Not only good but great. If you use Junit that’s fine, even better when you write in Spock. Regardless of the framework or technology tests are crucial. This is how we ensure that our code works. This is how we eliminate uncertainty and increase confidence.

There are a few aspects every developer needs to know to write good tests. Frankly speaking, all of them are quite basic like Test-Driven Development, testing levels, mocking vs stubbing, tests pyramid, FIRST rule and few naming patterns. Nothing more, simple right?

The best thing is that you can read about them in a famous book Growing Object-Oriented Software, Guided by Tests by Steve Freeman.

No 3: Know technology you use.

In a majority of the cases, Java developers pick the most popular framework ever created – Spring, precisely Spring Boot. Although it’s not a strict requirement, I’ll use it as an example.

If you haven’t worked with it in the past there are great tutorials on official Spring website. They will walk you through important aspects of aforementioned technology to a sensible level.
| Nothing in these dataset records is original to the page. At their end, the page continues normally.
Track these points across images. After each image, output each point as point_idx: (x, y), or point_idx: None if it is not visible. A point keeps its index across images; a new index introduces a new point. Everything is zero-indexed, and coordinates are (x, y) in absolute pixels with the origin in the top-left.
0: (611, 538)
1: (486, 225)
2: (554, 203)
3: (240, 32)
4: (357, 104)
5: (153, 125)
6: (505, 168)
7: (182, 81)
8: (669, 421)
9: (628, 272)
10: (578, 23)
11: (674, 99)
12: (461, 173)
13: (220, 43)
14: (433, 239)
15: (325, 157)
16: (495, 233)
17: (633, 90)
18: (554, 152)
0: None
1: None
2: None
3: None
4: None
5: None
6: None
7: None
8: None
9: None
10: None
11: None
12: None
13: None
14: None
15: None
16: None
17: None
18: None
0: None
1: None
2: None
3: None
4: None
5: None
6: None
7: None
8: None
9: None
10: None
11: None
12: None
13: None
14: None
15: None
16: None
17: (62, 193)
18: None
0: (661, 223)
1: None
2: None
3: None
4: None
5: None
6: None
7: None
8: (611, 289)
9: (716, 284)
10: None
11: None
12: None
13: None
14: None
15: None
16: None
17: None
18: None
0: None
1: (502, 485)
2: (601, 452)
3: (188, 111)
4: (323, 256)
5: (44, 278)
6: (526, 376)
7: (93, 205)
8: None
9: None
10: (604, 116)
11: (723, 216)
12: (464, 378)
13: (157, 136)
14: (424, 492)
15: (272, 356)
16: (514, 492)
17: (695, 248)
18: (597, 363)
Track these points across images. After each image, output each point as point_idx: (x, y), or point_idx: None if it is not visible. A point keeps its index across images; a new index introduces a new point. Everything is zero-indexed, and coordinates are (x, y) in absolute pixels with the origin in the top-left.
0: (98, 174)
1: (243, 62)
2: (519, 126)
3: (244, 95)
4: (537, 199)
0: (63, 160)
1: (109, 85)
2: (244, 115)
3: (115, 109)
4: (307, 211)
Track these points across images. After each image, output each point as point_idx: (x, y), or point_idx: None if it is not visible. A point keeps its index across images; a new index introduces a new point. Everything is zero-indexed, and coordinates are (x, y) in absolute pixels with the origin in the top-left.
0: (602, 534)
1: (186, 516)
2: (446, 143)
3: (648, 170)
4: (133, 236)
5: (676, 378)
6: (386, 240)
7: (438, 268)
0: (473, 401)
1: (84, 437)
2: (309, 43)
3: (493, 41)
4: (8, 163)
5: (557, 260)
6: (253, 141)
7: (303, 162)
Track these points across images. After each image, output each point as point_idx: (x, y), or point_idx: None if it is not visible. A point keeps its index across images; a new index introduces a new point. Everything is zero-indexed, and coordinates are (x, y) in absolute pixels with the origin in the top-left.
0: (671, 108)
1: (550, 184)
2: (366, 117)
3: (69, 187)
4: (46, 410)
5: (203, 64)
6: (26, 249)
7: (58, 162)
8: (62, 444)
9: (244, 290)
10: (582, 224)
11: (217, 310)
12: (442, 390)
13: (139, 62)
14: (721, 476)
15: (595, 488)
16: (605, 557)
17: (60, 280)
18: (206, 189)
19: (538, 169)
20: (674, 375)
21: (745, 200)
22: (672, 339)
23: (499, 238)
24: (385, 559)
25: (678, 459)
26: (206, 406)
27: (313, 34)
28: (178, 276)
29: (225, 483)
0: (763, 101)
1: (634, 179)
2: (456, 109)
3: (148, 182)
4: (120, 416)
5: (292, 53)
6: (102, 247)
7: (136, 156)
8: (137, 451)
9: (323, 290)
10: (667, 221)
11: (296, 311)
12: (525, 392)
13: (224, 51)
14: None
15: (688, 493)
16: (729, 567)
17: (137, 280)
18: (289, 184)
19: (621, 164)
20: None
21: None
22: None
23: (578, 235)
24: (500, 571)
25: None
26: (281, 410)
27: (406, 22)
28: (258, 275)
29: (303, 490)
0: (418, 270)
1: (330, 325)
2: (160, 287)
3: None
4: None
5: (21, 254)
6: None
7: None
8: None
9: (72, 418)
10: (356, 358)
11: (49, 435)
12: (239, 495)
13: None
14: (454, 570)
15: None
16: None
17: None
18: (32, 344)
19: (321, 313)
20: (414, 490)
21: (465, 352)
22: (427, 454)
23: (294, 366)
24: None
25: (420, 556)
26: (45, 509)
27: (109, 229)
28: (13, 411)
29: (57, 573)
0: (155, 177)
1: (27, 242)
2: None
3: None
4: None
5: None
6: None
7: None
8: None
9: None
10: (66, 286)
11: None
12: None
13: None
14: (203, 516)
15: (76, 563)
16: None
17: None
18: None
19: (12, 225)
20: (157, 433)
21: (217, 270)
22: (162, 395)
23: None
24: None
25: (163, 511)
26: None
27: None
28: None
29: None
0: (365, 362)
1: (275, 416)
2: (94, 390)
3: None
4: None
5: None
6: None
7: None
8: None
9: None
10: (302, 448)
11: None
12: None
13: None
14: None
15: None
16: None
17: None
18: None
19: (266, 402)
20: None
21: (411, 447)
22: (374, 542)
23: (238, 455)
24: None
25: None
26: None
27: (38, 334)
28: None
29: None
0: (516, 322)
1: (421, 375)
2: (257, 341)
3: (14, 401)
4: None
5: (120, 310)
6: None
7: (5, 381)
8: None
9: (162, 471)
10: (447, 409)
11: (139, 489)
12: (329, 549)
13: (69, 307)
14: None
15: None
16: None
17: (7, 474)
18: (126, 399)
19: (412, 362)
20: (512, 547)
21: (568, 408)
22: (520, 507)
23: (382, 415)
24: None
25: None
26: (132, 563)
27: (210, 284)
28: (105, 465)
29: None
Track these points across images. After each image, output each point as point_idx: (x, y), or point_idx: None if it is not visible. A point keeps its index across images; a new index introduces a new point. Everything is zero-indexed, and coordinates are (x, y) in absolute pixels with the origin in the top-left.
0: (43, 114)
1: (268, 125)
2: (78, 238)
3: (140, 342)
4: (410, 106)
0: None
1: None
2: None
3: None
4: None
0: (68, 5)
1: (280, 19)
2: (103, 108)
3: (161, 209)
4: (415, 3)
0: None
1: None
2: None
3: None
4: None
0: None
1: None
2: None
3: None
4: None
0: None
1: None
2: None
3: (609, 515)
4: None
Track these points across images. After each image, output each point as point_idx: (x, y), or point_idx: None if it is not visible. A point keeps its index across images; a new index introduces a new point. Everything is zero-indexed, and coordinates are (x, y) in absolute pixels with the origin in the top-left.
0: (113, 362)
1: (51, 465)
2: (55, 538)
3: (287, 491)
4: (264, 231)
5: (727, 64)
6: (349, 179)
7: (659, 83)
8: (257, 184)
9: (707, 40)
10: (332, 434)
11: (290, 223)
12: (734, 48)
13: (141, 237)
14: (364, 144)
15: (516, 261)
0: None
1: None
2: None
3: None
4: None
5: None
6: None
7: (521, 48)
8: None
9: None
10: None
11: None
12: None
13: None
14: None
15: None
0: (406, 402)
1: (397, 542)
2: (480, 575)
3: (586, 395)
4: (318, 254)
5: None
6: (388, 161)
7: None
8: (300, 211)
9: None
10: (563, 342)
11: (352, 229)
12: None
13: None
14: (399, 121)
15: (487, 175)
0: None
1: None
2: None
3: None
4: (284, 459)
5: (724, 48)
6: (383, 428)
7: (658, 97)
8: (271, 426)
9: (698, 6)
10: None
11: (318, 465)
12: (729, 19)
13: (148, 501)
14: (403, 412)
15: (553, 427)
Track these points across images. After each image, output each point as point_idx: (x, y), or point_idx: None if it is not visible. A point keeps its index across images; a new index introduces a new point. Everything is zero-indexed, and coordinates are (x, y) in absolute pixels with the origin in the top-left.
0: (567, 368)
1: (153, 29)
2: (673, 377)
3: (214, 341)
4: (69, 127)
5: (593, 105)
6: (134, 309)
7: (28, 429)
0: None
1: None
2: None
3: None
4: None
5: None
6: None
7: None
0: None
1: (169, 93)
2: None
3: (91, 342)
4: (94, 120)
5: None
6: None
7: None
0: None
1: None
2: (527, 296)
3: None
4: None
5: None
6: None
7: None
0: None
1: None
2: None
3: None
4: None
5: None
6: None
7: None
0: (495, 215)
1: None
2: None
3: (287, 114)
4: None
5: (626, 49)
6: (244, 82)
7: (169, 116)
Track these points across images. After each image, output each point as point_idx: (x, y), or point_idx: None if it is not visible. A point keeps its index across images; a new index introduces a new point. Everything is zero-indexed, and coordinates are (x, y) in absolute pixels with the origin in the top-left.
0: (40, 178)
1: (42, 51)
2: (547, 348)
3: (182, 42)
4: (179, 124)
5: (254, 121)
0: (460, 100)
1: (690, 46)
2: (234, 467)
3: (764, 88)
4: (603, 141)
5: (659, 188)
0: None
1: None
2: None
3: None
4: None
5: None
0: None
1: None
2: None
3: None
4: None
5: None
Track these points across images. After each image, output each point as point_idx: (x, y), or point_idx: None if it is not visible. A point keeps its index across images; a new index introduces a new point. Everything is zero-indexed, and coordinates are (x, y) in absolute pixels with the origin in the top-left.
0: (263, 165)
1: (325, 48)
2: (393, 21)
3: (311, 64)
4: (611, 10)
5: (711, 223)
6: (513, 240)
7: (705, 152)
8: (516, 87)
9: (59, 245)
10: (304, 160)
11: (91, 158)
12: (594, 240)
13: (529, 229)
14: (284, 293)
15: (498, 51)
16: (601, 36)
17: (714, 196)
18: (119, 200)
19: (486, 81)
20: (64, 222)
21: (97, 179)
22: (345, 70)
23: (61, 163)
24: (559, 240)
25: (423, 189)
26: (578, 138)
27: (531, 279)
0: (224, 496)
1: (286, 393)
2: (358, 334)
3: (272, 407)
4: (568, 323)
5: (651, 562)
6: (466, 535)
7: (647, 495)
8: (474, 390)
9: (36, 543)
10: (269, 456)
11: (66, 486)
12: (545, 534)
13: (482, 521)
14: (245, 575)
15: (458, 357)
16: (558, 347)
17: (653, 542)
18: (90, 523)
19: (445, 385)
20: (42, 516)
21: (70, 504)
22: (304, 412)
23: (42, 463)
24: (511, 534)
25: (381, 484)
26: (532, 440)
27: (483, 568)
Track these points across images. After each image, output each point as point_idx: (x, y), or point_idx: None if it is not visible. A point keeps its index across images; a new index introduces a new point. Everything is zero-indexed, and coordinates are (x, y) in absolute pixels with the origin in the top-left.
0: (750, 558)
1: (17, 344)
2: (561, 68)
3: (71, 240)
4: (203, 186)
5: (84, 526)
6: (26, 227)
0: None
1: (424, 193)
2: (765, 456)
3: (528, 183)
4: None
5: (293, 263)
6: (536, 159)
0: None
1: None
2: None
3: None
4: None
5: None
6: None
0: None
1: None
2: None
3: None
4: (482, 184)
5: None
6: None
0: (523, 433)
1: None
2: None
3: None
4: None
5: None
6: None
None of them takes more than 15 minutes.

Practically, to pass coding interview it’s enough to understand Spring Core and it’s dependency injections mechanics, Spring MVC and Spring Data. There is no magic here! Just make sure you did your homework. Or else you will scope every class as public, inject a mutable object into singletons through setters or write your own DAO using criteria API.

Again, Spring, as well as JPA and other widely adopted frameworks are here to stay. So don’t hesitate to invest little time into them. It will payback in the future and make your solution look professional.

No 4: Take your time to properly design solution.

Ideally, Domain-Driven Design and a rich domain model. However, we saw a great number of solutions without some of the artefacts from DDD that absolutely satisfied our expectations.

All of them met three points listed above. All of them were SOLID and kept simple. Most of the time what stands out is a package structure focused on business context, proper encapsulation, consistent design and the rich domain model.

What we don’t want to see on the other hand is the most common solution – a controller, service and datastore.

There is a great book Domain-Driven Design: Tackling Complexity in the Heart of Software by Eric Evans that we happily recommend to everyone interested in software design. Clearly, it takes more than one book to become software architect but this is where you start.

No 5: Build RESTful API.

Let’s be honest, REST API – any API in fact – is a product itself. It’s as important as a user interface or user experience that we all care that much. After all, we live in a world of open APIs where SaaS solutions are more than welcome. There is no guarantee that one day API that was “supposed to be private” will not become publicly available.

It’s even more important when you think about experiences that nearly every programmer have – working with badly designed API. It never behaves as you expect, it logically does not make sense. Sometimes, it even does not work. Part of the problem is that APIs are hard to design or change. Another part is that we don’t pay much attention.

Be a good citizen, don’t harm other developers and design according to APIs best practices.

Summary

This is it guys, 5 simple rules to increase the chances of passing a coding interview.